◆ What is required: Return the records word for word. Any pictures in them are not part of the copy.
---+---
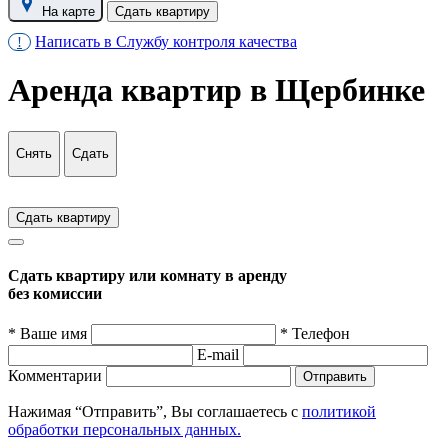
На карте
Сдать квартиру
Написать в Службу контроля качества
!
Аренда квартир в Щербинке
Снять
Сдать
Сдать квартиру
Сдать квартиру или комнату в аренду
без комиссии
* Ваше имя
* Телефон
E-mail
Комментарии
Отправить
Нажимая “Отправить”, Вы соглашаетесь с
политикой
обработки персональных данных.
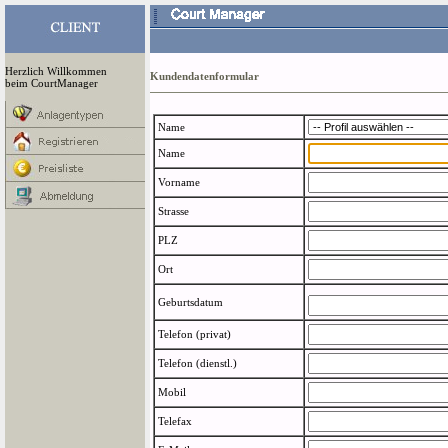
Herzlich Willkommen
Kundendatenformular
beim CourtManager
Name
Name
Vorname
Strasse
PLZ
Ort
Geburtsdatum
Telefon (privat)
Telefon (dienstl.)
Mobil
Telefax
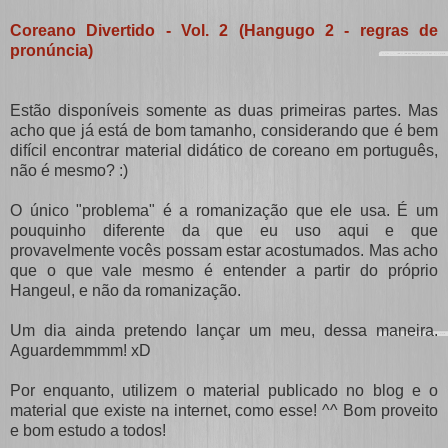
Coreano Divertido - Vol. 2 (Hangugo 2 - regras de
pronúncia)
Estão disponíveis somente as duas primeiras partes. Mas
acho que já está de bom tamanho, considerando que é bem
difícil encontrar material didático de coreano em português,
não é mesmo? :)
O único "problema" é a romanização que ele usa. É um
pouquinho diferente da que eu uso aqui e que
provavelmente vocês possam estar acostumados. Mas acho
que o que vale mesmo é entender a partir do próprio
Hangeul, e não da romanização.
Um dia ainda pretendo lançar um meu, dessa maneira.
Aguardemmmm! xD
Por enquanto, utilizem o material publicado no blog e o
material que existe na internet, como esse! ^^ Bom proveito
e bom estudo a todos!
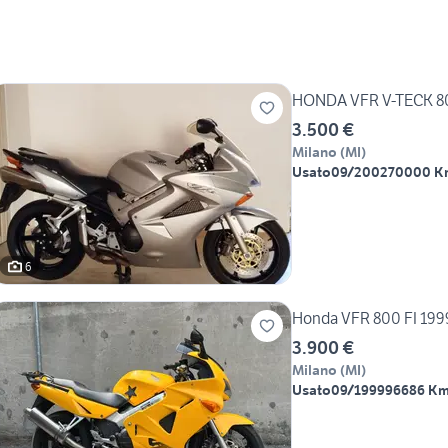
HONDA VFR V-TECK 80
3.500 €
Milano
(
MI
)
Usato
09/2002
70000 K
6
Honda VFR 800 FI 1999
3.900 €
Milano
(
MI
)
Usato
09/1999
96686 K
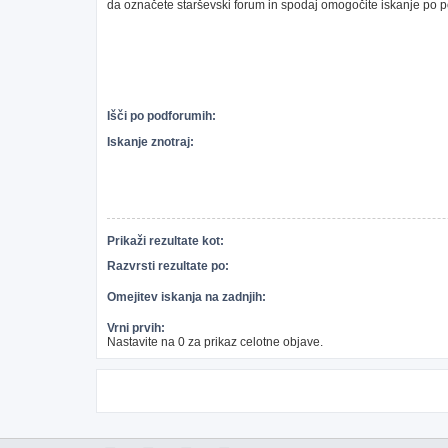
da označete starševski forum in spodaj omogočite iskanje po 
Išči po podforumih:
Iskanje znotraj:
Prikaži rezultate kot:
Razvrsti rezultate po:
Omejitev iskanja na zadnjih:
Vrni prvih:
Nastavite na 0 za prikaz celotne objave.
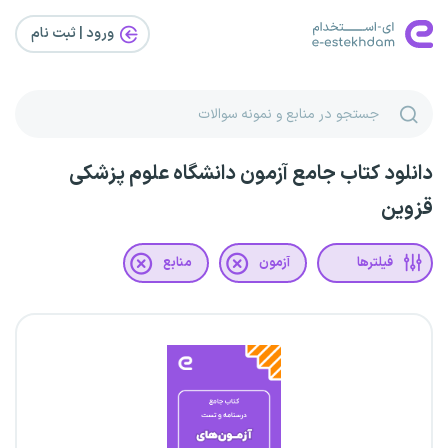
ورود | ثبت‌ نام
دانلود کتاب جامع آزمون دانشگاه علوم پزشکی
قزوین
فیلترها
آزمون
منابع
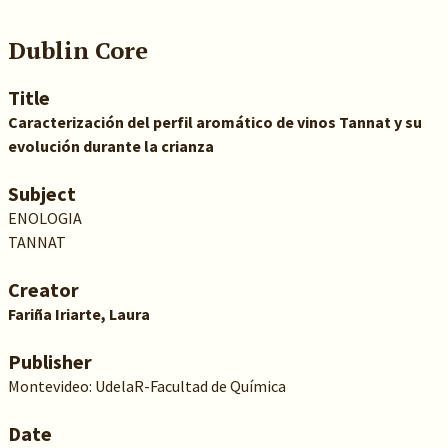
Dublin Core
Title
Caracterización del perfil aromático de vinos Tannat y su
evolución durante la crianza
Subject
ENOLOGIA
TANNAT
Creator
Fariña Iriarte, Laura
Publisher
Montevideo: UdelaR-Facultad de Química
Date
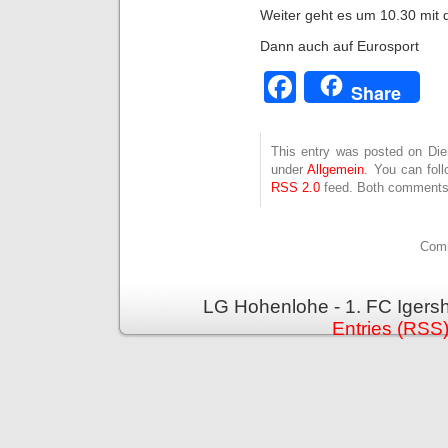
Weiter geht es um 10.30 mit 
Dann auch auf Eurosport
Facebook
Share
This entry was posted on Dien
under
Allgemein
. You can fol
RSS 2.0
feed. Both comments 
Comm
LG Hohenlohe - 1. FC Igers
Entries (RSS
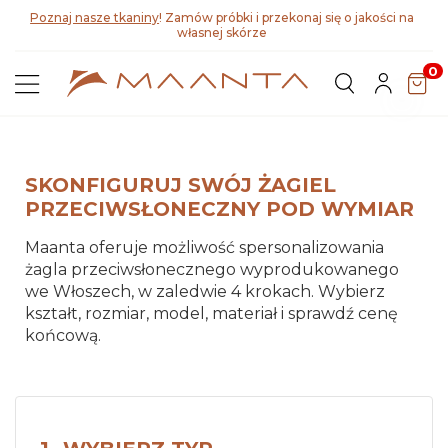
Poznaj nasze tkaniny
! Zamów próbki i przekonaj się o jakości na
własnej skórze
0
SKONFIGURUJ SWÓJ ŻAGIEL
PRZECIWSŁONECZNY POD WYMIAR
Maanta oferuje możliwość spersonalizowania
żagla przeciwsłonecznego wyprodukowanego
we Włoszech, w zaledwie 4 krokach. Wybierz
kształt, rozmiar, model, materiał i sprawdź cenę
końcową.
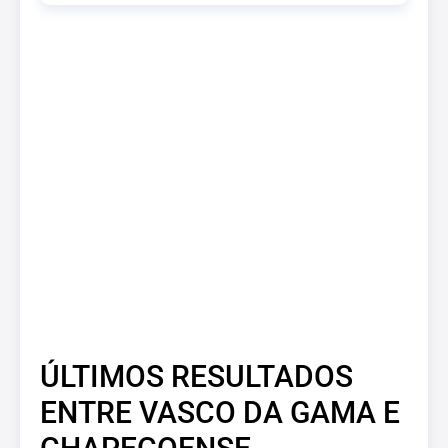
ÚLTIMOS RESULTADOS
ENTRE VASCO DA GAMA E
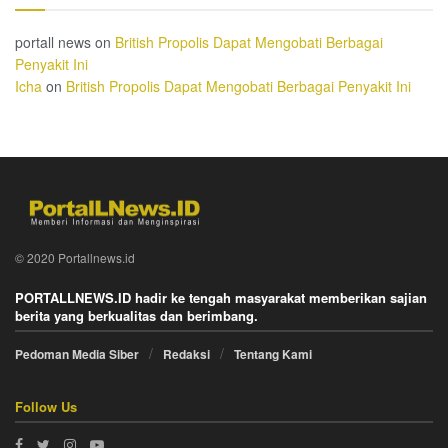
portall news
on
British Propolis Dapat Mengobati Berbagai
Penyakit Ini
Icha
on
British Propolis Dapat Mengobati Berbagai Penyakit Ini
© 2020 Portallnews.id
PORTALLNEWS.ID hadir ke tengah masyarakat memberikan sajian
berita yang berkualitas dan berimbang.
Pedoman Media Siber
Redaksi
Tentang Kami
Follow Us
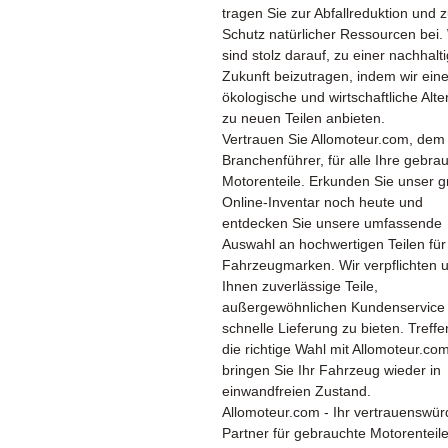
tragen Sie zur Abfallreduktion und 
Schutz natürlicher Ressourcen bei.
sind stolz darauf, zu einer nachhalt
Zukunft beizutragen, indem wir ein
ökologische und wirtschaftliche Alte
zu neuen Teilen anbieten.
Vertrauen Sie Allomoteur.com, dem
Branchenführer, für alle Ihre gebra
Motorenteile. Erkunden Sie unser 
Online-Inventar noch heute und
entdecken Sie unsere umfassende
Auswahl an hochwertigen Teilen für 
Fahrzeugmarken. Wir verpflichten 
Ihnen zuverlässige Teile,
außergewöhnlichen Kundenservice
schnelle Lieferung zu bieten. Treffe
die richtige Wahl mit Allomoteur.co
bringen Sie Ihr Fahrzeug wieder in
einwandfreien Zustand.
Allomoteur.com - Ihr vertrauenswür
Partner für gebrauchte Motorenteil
---+---
◆ Task output:
На карте
Сдать квартиру
Написать в Службу контроля качества
!
Аренда квартир в Щербинке
Снять
Сдать
Сдать квартиру
Сдать квартиру или комнату в аренду
без комиссии
* Ваше имя
* Телефон
E-mail
Комментарии
Отправить
Нажимая “Отправить”, Вы соглашаетесь с
политикой
обработки персональных данных.
Herzlich Willkommen
Kundendatenformular
beim CourtManager
Name
Name
Vorname
Strasse
PLZ
Ort
Geburtsdatum
Telefon (privat)
Telefon (dienstl.)
Mobil
Telefax
Coreano Divertido - Vol. 2 (Hangugo 2 - regras de
pronúncia)
Estão disponíveis somente as duas primeiras partes. Mas
acho que já está de bom tamanho, considerando que é bem
difícil encontrar material didático de coreano em português,
não é mesmo? :)
O único "problema" é a romanização que ele usa. É um
pouquinho diferente da que eu uso aqui e que
provavelmente vocês possam estar acostumados. Mas acho
que o que vale mesmo é entender a partir do próprio
Hangeul, e não da romanização.
Um dia ainda pretendo lançar um meu, dessa maneira.
Aguardemmmm! xD
Por enquanto, utilizem o material publicado no blog e o
material que existe na internet, como esse! ^^ Bom proveito
e bom estudo a todos!
HONDA VFR V-TECK 80
3.500 €
Milano
(
MI
)
Usato
09/2002
70000 K
6
Honda VFR 800 FI 1999
3.900 €
Milano
(
MI
)
Usato
09/1999
96686 K
da označete starševski forum in spodaj omogočite iskanje po 
Išči po podforumih:
Iskanje znotraj:
Prikaži rezultate kot:
Razvrsti rezultate po:
Omejitev iskanja na zadnjih:
Vrni prvih:
Nastavite na 0 za prikaz celotne objave.
ورود | ثبت‌ نام
دانلود کتاب جامع آزمون دانشگاه علوم پزشکی
قزوین
فیلترها
آزمون
منابع
Dublin Core
Title
Caracterización del perfil aromático de vinos Tannat y su
evolución durante la crianza
Subject
ENOLOGIA
TANNAT
Creator
Fariña Iriarte, Laura
Publisher
Montevideo: UdelaR-Facultad de Química
Date
Weiter geht es um 10.30 mit 
Dann auch auf Eurosport
Facebook
Share
This entry was posted on Dien
under
Allgemein
. You can fol
RSS 2.0
feed. Both comments 
Comm
LG Hohenlohe - 1. FC Igers
Entries (RSS
Poznaj nasze tkaniny
! Zamów próbki i przekonaj się o jakości na
własnej skórze
0
SKONFIGURUJ SWÓJ ŻAGIEL
PRZECIWSŁONECZNY POD WYMIAR
Maanta oferuje możliwość spersonalizowania
żagla przeciwsłonecznego wyprodukowanego
we Włoszech, w zaledwie 4 krokach. Wybierz
kształt, rozmiar, model, materiał i sprawdź cenę
końcową.
ÚLTIMOS RESULTADOS
ENTRE VASCO DA GAMA E
portall news
on
British Propolis Dapat Mengobati Berbagai
Penyakit Ini
Icha
on
British Propolis Dapat Mengobati Berbagai Penyakit Ini
© 2020 Portallnews.id
PORTALLNEWS.ID hadir ke tengah masyarakat memberikan sajian
berita yang berkualitas dan berimbang.
Pedoman Media Siber
Redaksi
Tentang Kami
Follow Us
tragen Sie zur Abfallreduktion und 
Schutz natürlicher Ressourcen bei.
sind stolz darauf, zu einer nachhalt
Zukunft beizutragen, indem wir ein
ökologische und wirtschaftliche Alte
zu neuen Teilen anbieten.
Vertrauen Sie Allomoteur.com, dem
Branchenführer, für alle Ihre gebra
Motorenteile. Erkunden Sie unser 
Online-Inventar noch heute und
entdecken Sie unsere umfassende
Auswahl an hochwertigen Teilen für 
Fahrzeugmarken. Wir verpflichten 
Ihnen zuverlässige Teile,
außergewöhnlichen Kundenservice
schnelle Lieferung zu bieten. Treffe
die richtige Wahl mit Allomoteur.co
bringen Sie Ihr Fahrzeug wieder in
einwandfreien Zustand.
Allomoteur.com - Ihr vertrauenswür
Partner für gebrauchte Motorenteil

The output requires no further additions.